Exercise goal ▸
Pick out all lines of the entries that include the word "feDisplacementMap" and copy them.

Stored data
************
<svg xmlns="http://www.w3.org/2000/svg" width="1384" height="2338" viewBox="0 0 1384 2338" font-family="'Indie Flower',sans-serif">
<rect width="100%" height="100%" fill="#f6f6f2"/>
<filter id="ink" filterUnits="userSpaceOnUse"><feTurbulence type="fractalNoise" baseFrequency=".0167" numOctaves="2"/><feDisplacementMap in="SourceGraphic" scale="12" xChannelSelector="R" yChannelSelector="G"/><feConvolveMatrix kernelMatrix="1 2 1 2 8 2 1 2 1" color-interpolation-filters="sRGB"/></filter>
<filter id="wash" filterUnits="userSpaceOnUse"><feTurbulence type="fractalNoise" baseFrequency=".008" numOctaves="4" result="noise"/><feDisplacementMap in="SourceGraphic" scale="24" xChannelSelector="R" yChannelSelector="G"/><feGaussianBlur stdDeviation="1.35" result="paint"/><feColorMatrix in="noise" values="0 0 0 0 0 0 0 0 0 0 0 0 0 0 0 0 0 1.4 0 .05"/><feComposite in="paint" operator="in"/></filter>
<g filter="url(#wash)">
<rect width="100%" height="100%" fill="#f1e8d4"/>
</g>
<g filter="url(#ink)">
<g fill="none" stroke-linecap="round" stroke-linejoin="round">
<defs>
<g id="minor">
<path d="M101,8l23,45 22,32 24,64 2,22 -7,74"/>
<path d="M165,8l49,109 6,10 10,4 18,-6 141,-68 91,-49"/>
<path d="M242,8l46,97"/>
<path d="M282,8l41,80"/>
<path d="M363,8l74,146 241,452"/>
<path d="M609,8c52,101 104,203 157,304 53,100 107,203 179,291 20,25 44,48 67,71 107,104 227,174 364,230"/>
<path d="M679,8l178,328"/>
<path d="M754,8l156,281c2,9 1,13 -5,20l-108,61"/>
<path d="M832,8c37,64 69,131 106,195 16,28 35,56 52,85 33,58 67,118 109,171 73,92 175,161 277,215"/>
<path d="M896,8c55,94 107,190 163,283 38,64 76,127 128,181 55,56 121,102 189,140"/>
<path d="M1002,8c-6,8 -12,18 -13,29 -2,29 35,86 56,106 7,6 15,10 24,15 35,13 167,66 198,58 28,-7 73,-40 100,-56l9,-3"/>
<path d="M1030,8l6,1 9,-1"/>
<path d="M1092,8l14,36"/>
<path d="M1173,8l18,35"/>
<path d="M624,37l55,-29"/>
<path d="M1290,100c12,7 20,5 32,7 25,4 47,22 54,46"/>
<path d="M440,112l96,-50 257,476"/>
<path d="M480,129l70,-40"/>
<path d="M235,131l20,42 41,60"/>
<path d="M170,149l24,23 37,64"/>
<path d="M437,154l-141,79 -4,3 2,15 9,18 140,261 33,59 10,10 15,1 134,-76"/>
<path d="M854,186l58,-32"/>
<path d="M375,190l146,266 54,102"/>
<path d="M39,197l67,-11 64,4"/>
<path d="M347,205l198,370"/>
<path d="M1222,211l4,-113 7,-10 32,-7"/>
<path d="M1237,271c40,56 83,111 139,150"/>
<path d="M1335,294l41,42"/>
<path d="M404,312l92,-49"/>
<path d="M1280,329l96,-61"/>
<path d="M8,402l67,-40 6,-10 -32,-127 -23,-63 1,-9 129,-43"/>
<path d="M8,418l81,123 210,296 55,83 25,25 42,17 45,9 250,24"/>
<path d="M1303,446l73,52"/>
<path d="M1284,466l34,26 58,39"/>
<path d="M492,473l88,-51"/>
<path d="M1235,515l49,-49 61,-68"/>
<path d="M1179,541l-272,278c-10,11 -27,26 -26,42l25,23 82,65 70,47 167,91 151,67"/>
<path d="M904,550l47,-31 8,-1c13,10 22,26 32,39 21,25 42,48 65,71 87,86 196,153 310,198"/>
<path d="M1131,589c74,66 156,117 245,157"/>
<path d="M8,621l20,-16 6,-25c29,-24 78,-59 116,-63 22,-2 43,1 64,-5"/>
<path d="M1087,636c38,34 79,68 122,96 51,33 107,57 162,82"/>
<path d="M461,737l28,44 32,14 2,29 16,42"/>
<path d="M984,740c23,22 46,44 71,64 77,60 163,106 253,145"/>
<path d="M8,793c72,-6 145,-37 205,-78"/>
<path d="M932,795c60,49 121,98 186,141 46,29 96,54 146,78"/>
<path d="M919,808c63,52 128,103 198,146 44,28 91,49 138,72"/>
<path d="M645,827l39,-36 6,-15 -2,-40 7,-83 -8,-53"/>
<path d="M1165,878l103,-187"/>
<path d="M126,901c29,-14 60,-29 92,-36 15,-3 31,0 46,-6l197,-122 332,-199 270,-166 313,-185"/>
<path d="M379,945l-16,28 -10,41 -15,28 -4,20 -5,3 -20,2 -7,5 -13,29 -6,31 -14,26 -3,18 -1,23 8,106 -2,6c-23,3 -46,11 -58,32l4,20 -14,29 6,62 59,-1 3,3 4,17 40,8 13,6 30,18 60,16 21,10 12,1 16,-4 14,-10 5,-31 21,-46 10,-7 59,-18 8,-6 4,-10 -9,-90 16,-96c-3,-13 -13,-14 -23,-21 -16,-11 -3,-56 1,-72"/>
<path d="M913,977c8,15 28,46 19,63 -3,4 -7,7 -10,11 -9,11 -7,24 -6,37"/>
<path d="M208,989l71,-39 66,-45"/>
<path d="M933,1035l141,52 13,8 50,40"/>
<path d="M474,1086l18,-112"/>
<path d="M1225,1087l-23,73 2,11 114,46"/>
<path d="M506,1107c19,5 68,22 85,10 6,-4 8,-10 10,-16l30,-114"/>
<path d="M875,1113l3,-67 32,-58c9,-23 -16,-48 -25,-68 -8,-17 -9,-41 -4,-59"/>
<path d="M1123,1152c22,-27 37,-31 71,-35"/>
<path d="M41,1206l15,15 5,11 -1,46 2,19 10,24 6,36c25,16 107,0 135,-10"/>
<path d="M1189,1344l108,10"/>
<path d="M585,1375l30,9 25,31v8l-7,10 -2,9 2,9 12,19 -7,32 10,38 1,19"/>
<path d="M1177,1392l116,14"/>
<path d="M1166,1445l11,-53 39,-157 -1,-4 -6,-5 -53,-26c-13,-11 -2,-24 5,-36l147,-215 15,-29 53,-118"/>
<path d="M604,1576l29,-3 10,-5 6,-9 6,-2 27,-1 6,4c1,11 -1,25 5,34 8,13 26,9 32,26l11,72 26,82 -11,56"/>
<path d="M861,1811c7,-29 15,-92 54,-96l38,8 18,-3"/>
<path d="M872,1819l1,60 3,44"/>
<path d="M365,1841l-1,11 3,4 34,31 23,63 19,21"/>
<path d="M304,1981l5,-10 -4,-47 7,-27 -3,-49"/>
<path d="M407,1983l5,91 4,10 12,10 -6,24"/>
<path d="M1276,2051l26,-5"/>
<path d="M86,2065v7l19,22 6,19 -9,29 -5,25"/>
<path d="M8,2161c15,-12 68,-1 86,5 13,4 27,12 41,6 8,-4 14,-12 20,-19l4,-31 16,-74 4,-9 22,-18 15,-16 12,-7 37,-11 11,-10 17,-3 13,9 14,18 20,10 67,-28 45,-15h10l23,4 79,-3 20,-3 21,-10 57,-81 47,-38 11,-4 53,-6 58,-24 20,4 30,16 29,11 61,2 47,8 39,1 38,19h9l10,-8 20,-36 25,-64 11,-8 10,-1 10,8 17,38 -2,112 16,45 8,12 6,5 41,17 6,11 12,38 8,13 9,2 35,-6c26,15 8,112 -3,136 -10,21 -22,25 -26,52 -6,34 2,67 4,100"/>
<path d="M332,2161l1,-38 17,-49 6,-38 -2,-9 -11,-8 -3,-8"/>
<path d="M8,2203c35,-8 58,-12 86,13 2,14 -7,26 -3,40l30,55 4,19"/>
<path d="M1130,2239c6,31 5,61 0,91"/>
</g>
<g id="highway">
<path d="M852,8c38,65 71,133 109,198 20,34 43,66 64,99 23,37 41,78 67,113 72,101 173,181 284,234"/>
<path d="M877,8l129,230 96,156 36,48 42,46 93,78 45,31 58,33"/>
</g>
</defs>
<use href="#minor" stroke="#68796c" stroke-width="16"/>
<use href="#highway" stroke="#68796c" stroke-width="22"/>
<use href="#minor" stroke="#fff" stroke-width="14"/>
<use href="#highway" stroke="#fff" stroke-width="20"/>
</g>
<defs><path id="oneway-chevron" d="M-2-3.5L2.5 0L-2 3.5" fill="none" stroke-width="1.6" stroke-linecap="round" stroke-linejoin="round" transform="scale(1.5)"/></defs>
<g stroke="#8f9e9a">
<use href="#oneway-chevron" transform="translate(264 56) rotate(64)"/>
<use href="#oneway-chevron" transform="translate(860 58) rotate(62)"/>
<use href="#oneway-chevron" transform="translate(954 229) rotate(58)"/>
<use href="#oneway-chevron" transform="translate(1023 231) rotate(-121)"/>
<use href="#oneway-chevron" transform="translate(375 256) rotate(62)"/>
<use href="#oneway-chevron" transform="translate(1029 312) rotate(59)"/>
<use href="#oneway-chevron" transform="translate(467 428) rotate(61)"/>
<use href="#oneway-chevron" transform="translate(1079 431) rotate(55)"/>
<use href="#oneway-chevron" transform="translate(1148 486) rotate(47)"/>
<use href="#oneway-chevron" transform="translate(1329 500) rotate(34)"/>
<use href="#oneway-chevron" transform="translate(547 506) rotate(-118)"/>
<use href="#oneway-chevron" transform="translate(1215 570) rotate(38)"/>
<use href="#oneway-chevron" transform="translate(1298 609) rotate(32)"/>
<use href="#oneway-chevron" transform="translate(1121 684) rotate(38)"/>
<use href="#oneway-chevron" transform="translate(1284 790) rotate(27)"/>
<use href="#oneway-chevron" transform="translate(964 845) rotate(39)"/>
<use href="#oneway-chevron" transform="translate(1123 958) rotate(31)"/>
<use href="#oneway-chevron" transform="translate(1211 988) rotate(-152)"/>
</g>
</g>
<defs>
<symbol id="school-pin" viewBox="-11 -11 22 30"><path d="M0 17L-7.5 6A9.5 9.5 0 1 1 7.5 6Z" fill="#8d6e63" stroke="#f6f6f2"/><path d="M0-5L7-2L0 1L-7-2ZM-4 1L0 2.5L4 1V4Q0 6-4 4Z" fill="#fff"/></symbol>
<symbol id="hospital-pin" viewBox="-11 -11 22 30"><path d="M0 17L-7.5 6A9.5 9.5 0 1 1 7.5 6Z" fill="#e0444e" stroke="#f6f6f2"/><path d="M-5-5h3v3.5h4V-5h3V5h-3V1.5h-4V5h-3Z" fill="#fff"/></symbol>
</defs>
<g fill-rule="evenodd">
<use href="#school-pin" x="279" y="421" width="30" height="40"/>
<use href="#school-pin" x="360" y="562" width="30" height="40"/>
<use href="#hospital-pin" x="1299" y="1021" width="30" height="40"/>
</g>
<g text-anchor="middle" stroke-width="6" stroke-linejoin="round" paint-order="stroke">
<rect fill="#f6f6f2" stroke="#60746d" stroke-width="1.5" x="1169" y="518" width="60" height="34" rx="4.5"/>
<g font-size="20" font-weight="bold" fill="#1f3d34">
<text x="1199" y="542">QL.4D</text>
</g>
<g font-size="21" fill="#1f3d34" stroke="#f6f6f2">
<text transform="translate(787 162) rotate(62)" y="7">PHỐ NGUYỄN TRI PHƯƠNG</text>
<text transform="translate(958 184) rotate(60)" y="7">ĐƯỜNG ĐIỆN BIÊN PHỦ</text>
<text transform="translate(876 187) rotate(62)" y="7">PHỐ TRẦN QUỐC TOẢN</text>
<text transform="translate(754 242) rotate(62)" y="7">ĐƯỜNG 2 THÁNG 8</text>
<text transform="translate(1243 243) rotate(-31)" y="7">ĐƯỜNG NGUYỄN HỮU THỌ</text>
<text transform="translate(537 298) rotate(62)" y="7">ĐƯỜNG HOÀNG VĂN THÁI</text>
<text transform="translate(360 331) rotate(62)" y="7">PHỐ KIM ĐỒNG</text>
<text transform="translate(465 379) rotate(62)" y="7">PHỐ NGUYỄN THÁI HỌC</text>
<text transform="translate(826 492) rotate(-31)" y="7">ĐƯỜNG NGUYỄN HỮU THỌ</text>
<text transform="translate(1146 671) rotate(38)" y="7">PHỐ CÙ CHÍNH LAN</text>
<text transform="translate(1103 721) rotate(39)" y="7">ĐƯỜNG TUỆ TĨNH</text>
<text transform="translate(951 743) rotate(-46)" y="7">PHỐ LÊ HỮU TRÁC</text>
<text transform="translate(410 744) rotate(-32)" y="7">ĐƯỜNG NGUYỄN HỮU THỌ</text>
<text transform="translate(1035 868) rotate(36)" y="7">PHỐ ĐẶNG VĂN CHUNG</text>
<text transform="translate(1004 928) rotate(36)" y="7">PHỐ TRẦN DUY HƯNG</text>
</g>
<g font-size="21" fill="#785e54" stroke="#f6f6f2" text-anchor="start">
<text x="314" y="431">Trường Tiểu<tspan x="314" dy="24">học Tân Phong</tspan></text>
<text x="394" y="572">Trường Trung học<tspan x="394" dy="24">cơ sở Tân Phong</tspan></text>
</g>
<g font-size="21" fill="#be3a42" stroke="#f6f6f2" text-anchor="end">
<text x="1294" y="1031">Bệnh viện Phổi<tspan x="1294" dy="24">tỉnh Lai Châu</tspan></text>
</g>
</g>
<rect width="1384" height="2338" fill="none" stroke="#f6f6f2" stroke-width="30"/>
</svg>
************
Solution to the problem ▸
<filter id="ink" filterUnits="userSpaceOnUse"><feTurbulence type="fractalNoise" baseFrequency=".0167" numOctaves="2"/><feDisplacementMap in="SourceGraphic" scale="12" xChannelSelector="R" yChannelSelector="G"/><feConvolveMatrix kernelMatrix="1 2 1 2 8 2 1 2 1" color-interpolation-filters="sRGB"/></filter>
<filter id="wash" filterUnits="userSpaceOnUse"><feTurbulence type="fractalNoise" baseFrequency=".008" numOctaves="4" result="noise"/><feDisplacementMap in="SourceGraphic" scale="24" xChannelSelector="R" yChannelSelector="G"/><feGaussianBlur stdDeviation="1.35" result="paint"/><feColorMatrix in="noise" values="0 0 0 0 0 0 0 0 0 0 0 0 0 0 0 0 0 1.4 0 .05"/><feComposite in="paint" operator="in"/></filter>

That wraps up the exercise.